**Extracted entries**
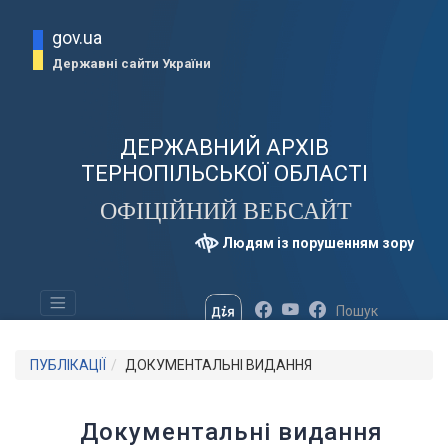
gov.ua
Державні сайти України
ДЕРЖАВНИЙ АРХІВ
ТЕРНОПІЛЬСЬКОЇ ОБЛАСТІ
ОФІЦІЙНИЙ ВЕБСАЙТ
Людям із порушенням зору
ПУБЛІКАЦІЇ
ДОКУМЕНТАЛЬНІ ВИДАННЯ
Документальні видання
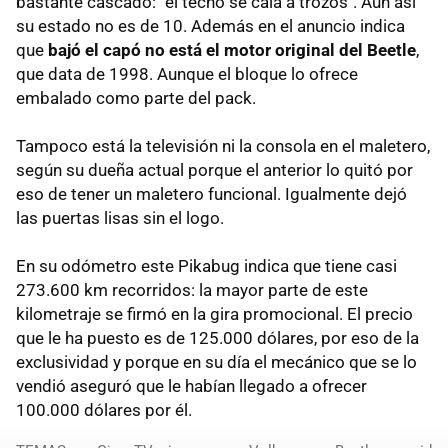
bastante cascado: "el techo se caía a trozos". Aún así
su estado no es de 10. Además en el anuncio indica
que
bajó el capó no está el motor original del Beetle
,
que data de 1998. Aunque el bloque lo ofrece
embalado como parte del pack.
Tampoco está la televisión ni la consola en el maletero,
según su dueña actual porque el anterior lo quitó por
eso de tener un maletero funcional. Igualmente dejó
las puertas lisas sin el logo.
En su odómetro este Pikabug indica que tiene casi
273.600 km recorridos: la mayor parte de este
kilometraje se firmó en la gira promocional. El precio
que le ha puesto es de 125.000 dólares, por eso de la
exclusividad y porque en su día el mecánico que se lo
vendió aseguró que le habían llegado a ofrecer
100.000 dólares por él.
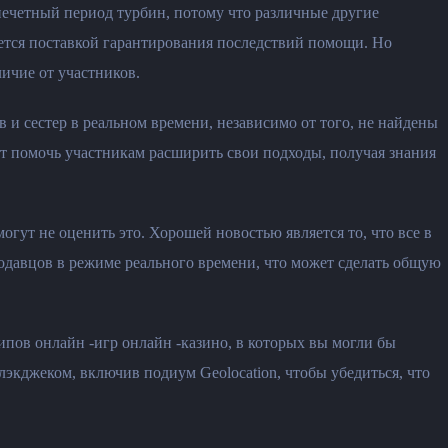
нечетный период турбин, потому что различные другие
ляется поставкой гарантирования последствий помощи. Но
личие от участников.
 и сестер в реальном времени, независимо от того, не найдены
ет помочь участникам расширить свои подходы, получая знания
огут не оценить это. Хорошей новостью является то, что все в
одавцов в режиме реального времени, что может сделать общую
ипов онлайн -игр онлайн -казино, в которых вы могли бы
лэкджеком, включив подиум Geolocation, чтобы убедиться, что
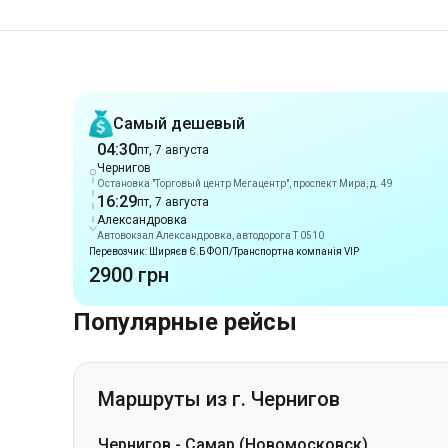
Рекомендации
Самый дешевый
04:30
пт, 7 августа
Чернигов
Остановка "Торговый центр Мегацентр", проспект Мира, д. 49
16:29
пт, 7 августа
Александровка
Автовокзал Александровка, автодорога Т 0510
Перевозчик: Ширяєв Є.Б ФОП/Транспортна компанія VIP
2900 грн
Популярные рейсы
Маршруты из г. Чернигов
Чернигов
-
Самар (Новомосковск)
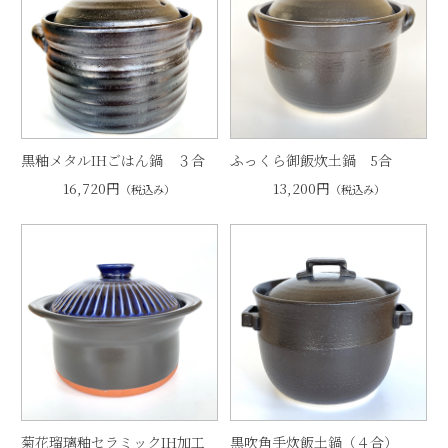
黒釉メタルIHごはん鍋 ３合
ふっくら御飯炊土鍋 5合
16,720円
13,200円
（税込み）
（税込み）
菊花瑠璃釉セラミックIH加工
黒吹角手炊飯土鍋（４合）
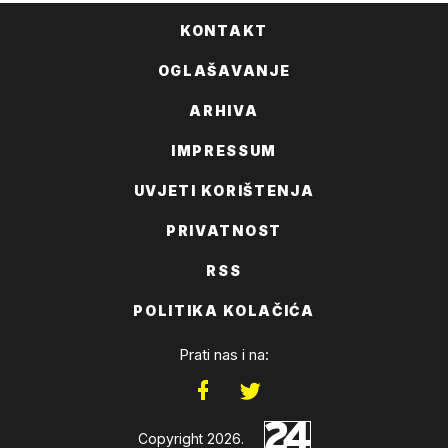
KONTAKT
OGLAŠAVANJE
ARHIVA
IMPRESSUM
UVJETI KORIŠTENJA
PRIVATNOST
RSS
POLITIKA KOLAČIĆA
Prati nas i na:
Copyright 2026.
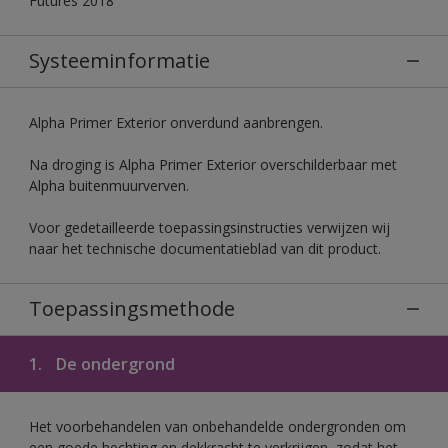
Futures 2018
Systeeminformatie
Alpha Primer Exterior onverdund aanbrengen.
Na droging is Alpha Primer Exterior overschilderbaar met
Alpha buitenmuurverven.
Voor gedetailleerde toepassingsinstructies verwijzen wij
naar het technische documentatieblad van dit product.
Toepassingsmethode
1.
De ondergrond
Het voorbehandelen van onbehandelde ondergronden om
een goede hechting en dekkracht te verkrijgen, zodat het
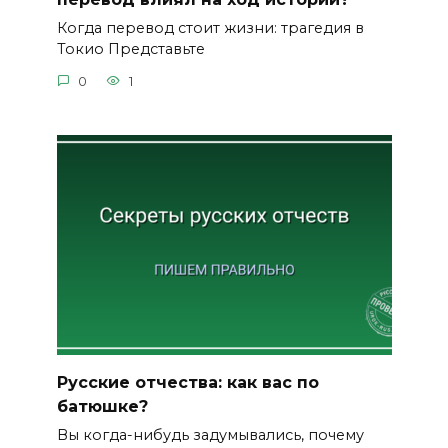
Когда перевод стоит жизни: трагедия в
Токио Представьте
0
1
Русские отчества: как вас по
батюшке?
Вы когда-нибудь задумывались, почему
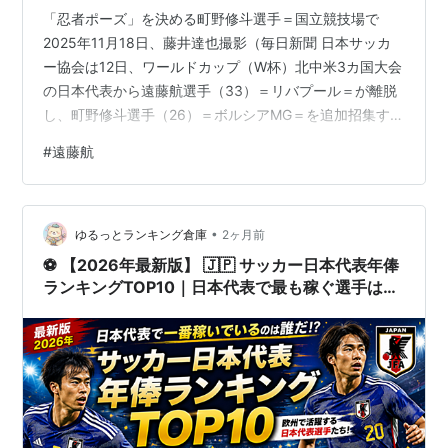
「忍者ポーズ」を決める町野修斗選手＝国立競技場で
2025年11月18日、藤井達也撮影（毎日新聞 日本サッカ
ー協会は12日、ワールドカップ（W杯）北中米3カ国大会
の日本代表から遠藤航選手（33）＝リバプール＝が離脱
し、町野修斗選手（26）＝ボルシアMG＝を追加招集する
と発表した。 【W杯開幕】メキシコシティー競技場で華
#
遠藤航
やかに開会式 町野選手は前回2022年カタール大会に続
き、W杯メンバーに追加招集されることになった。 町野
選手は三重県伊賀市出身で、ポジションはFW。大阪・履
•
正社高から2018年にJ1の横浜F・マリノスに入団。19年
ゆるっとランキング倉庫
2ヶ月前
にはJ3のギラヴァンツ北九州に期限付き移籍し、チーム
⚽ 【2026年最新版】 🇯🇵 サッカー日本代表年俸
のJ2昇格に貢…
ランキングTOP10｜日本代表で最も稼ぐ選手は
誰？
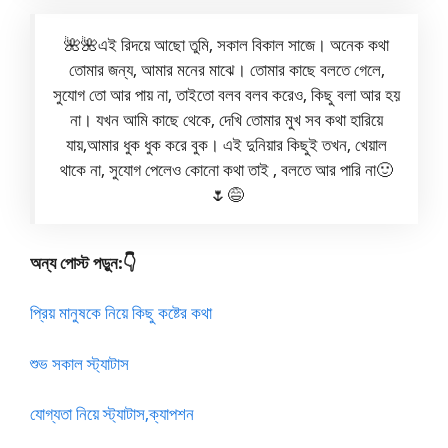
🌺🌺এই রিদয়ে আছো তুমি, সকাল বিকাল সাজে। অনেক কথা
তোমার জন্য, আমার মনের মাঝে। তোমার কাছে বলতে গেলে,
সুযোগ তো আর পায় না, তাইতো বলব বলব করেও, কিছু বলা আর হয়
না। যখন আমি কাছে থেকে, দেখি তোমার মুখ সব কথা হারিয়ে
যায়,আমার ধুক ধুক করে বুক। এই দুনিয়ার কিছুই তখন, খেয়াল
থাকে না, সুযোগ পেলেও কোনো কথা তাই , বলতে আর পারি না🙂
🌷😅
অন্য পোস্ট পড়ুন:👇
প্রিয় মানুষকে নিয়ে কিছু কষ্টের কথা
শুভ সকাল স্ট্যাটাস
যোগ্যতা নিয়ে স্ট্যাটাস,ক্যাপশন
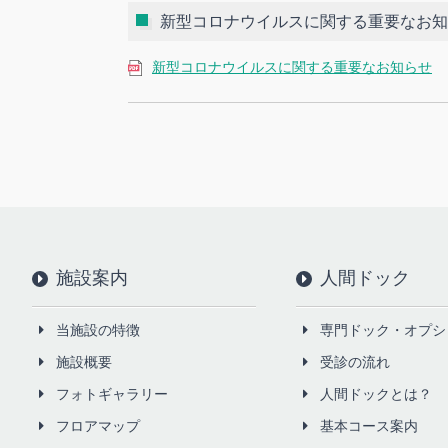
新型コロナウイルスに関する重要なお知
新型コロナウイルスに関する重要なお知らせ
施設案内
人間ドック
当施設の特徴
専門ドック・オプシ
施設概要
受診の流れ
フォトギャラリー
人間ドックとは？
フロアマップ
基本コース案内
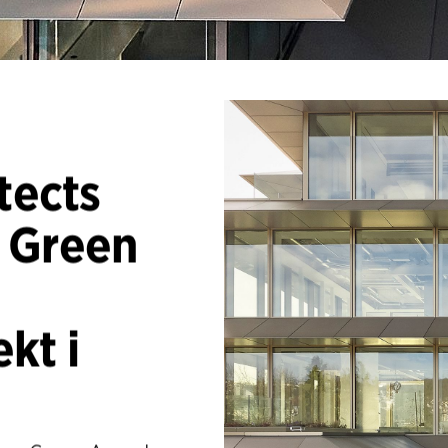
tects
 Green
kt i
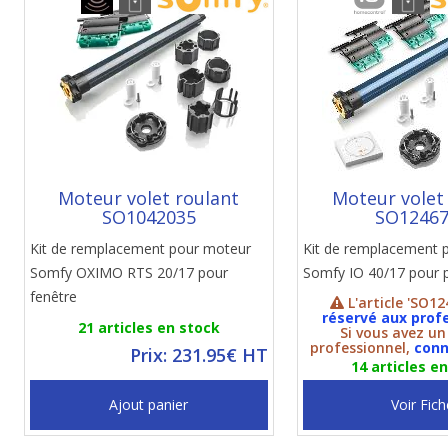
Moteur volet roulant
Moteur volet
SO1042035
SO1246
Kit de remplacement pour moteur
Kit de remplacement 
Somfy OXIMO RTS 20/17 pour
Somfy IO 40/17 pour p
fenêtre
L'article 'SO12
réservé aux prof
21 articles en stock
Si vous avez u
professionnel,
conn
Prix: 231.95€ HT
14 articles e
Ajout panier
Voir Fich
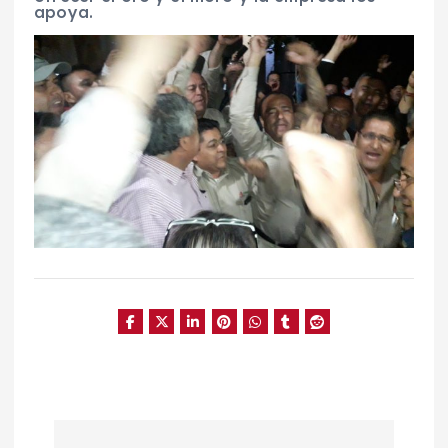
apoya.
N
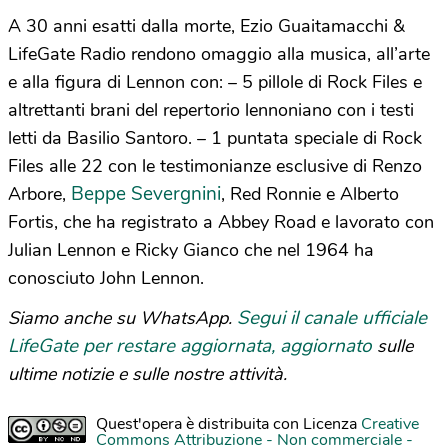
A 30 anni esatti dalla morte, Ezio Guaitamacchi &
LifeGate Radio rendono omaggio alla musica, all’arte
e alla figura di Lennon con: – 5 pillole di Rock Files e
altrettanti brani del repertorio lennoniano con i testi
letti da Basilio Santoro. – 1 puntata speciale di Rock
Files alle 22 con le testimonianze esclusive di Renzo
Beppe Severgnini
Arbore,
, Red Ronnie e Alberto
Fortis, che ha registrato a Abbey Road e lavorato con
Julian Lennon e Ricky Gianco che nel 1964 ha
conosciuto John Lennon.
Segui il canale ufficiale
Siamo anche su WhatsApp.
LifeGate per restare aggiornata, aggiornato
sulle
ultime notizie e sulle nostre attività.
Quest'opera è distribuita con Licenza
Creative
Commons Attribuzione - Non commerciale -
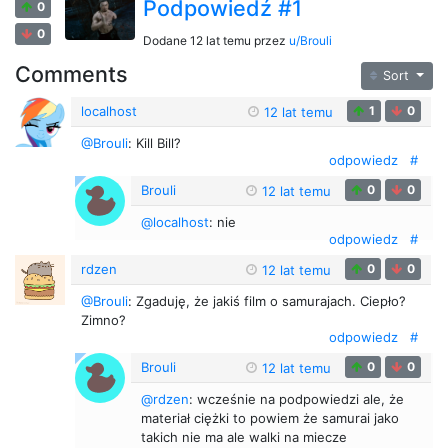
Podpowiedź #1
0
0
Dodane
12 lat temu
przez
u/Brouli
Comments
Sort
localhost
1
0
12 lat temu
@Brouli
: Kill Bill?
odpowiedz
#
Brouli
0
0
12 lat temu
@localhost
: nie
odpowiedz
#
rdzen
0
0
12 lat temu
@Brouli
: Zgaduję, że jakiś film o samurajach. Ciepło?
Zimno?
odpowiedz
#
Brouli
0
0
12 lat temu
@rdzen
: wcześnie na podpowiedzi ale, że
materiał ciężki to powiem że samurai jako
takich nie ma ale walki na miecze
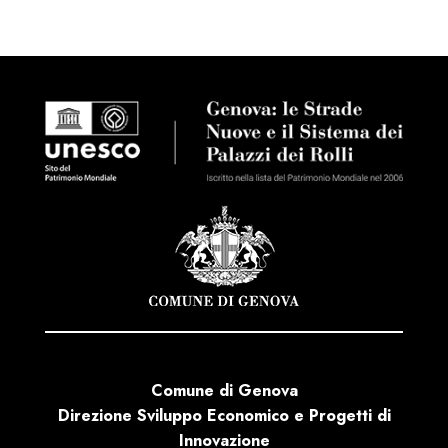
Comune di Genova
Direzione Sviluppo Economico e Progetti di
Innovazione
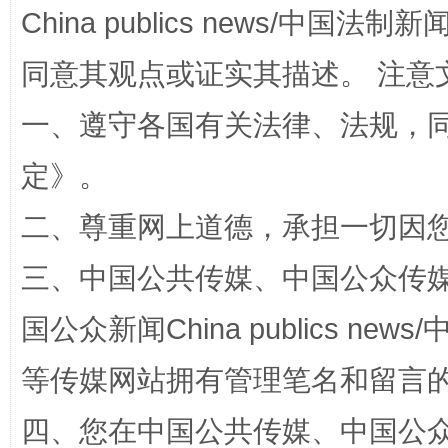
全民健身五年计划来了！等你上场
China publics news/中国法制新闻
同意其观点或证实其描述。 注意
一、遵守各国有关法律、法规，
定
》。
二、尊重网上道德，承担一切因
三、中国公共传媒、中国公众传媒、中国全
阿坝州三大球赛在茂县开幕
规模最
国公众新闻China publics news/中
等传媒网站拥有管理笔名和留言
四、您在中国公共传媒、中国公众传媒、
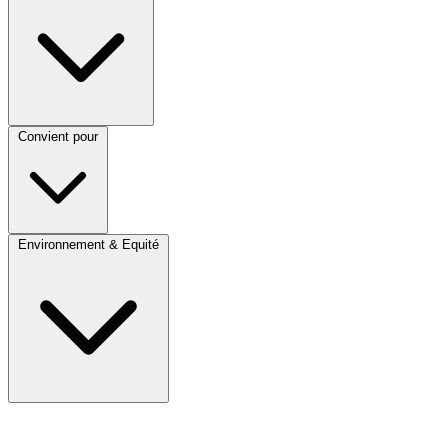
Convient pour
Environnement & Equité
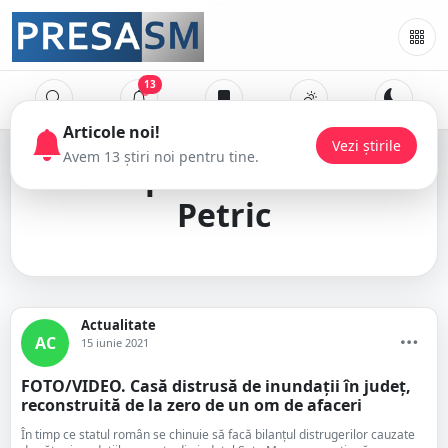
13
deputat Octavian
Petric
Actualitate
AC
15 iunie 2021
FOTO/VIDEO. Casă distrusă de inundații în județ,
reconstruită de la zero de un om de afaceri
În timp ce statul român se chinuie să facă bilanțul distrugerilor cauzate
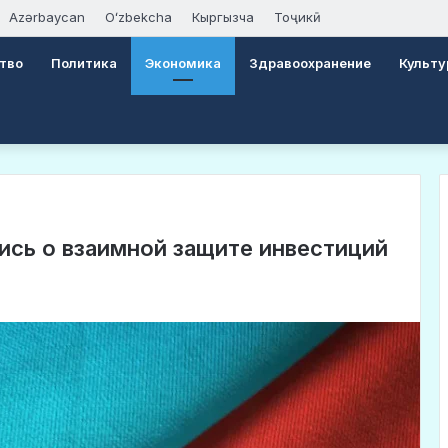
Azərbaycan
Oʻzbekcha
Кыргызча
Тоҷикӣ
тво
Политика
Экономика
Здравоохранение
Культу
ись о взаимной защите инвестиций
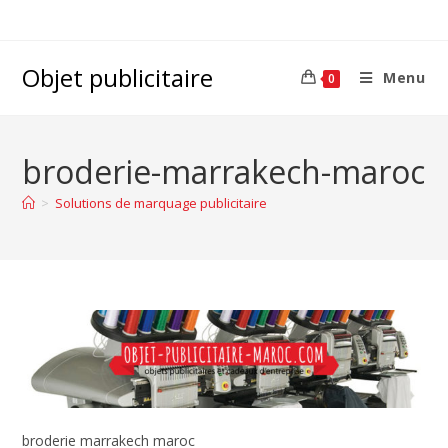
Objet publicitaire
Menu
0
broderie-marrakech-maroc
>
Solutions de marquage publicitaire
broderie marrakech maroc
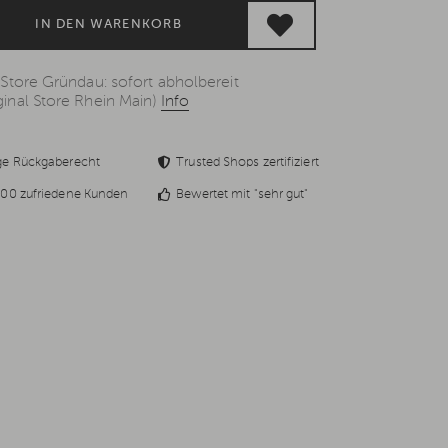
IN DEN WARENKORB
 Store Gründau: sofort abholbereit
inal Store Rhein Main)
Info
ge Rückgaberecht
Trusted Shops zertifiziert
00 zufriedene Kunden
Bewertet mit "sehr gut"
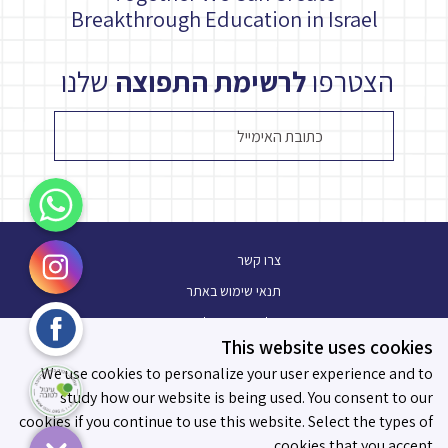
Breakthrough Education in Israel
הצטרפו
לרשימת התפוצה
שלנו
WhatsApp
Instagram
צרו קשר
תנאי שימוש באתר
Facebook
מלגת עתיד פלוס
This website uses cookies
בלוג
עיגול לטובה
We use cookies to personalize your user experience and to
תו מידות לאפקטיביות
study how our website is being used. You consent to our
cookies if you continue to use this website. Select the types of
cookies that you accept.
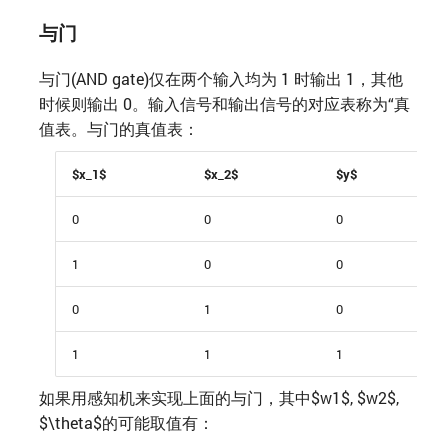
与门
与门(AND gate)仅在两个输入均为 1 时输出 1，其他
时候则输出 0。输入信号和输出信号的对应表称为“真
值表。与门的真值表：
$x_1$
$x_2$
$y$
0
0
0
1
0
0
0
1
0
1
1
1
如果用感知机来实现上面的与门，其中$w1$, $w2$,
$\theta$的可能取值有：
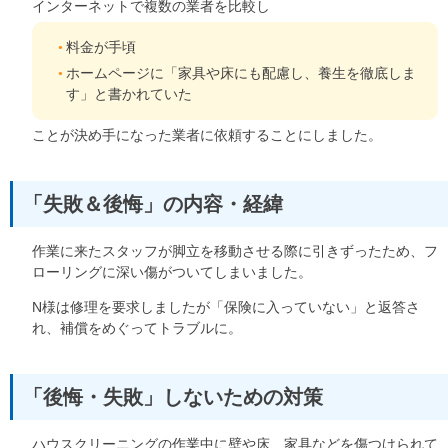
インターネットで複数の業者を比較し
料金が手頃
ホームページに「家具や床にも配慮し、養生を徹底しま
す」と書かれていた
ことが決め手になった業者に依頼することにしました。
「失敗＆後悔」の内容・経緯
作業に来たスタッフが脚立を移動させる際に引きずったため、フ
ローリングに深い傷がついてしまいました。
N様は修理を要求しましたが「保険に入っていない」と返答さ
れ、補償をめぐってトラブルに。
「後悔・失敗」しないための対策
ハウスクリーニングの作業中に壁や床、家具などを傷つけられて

**Task description**
Return, character for character, the lines of the data starting at the line containing "Рекомендации" and ending at the line containing "黒吹角手炊飯土鍋（４合）", both included. Omit any line that only marks a picture.

**Answer space**
Рекомендации
Самый дешевый
04:30
пт, 7 августа
Чернигов
Остановка "Торговый центр Мегацентр", проспект Мира, д. 49
16:29
пт, 7 августа
Александровка
Автовокзал Александровка, автодорога Т 0510
Перевозчик: Ширяєв Є.Б ФОП/Транспортна компанія VIP
2900 грн
Популярные рейсы
Маршруты из г. Чернигов
Чернигов
-
Самар (Новомосковск)
黒釉メタルIHごはん鍋 ３合
ふっくら御飯炊土鍋 5合
16,720円
13,200円
（税込み）
（税込み）
菊花瑠璃釉セラミックIH加工
黒吹角手炊飯土鍋（４合）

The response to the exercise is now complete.